Kadınların milletvekili seçme ve seçilme hakkını kazandığı 5 Aralık 1934 tarihinin yıl dönümünde, eski AKP Milletvekili Mehmet Metiner’in açıklamaları gündem yarattı. Metiner, 1934’te kazanılan bu hakkın yalnızca kağıt üzerinde olduğunu ve pratikte tüm kadınları kapsamadığını iddia etti. Metiner, sosyal medya hesabından yaptığı paylaşımda, “Ayrımsız pratikte bütün kadınlara seçilme hakkı Erdoğan sayesinde vücut buldu” ifadelerini kullandı.
TÜRKİYE’DE KADIN HAKLARININ TARİHÇESİ
5 Aralık 1934’te yapılan anayasa değişiklikleriyle Türk kadınlarına milletvekili seçme ve seçilme hakkı tanındı. Bu yasa değişikliklerinin ardından, 8 Şubat 1935’teki genel seçimlerde 17 kadın milletvekili Türkiye Büyük Millet Meclisi’ne (TBMM) girdi. Bu gelişme, Türkiye’nin dünya genelinde kadın haklarında öncü bir adım atmasını sağladı.
Ancak, Metiner’in açıklamalarına göre, bu hak başlangıçta tüm kadınlar için eşit uygulanmadı. Kılık ve kıyafet farkı nedeniyle bazı kadınların dışlandığını iddia eden Metiner, bu eşitsizliğin Erdoğan döneminde giderildiğini öne sürdü.

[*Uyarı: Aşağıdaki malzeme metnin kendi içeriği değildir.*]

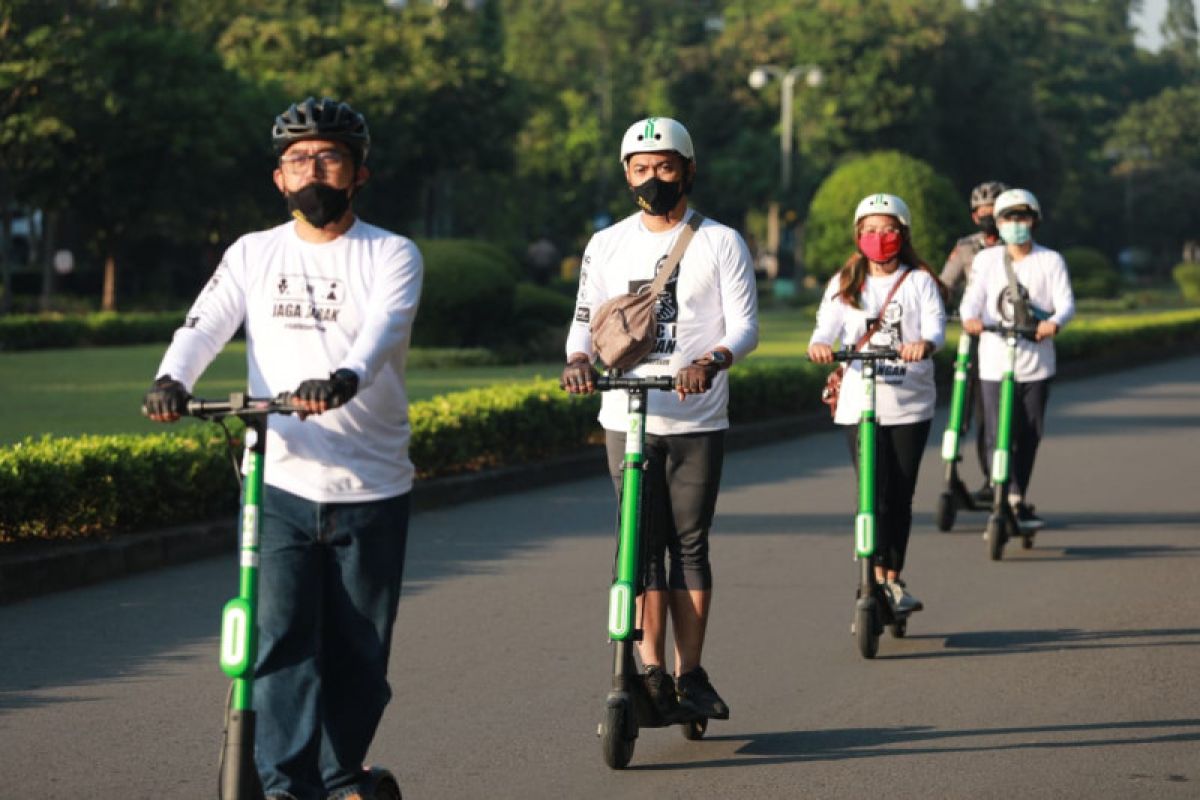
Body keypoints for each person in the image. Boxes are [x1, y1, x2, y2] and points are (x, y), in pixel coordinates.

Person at [142, 97, 423, 800]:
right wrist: (172, 379)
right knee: (278, 642)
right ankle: (285, 787)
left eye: (329, 158)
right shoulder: (253, 252)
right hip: (279, 483)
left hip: (373, 486)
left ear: (359, 172)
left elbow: (382, 330)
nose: (313, 172)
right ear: (278, 178)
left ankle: (337, 774)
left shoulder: (391, 253)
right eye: (299, 160)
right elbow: (203, 324)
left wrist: (345, 379)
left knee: (360, 655)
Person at [561, 116, 758, 722]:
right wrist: (576, 360)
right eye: (642, 169)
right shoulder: (606, 243)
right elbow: (584, 321)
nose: (654, 179)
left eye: (666, 167)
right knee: (639, 550)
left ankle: (689, 673)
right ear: (626, 175)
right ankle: (649, 672)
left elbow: (744, 326)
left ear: (688, 171)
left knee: (689, 545)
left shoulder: (720, 241)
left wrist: (713, 359)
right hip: (627, 414)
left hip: (695, 414)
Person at [808, 193, 947, 614]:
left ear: (902, 235)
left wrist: (923, 344)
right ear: (858, 235)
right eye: (869, 230)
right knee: (872, 492)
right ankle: (869, 575)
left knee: (899, 495)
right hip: (858, 403)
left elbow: (936, 330)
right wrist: (818, 345)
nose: (878, 237)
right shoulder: (846, 282)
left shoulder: (919, 281)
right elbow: (824, 329)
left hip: (908, 403)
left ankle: (892, 578)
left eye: (886, 230)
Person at [960, 188, 1074, 532]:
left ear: (1034, 221)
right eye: (1008, 217)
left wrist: (1053, 323)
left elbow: (1065, 303)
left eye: (1022, 217)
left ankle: (1016, 496)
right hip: (996, 361)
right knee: (997, 434)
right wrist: (971, 320)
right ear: (998, 222)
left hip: (1036, 363)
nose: (1015, 224)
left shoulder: (1050, 261)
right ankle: (1003, 496)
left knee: (1028, 434)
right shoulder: (986, 260)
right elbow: (972, 301)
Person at [942, 180, 1008, 500]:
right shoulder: (967, 247)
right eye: (982, 212)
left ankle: (1000, 477)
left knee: (997, 411)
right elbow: (945, 285)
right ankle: (973, 472)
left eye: (993, 210)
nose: (988, 216)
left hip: (1007, 337)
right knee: (970, 407)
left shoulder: (1017, 247)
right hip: (974, 338)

METİNER’İN AÇIKLAMALARI VE TEPKİLER
Mehmet Metiner, sosyal medya hesabından şu ifadeleri kullandı:
“1934’te kabul edilen seçme ve seçilme hakkı bütün kadınları kapsamıyordu. Kâğıt üstündeki seçilme hakkı pratikte kılık kıyafeti farklı kadınları dışta tutuyordu. Ayrımsız pratikte bütün kadınlara seçilme hakkı Erdoğan sayesinde vücut buldu.”
Bu açıklama, sosyal medyada geniş yankı uyandırdı. Bazı kullanıcılar Metiner’in görüşüne destek verirken, bazıları ise 1934’te atılan adımın tüm kadınlar için devrim niteliğinde olduğunu savunarak Metiner’in yorumunu eleştirdi.
KADIN HAKLARI VE ERDOĞAN DÖNEMİ
AKP hükümeti döneminde, kadınların sosyal ve siyasal hayatta daha fazla yer alması için çeşitli yasal düzenlemeler yapıldı. Başörtülü kadınların kamusal alanda çalışma ve siyasete katılım konusundaki engelleri kaldırıldı.
TARTIŞMALARIN ODAĞINDA KADINLARIN EŞİT TEMSİLİ
Kadınların eşit temsili konusu, Türkiye siyasetinde ve toplumunda uzun süredir tartışılan bir mesele. Metiner’in açıklamaları, bu tartışmaların farklı bir boyut kazanmasına neden oldu. 1934’te kazanılan hakların kapsamı ve günümüzdeki uygulamaları, kadın hakları konusunda geçmişle bugün arasındaki bağları yeniden değerlendirme fırsatı sunuyor.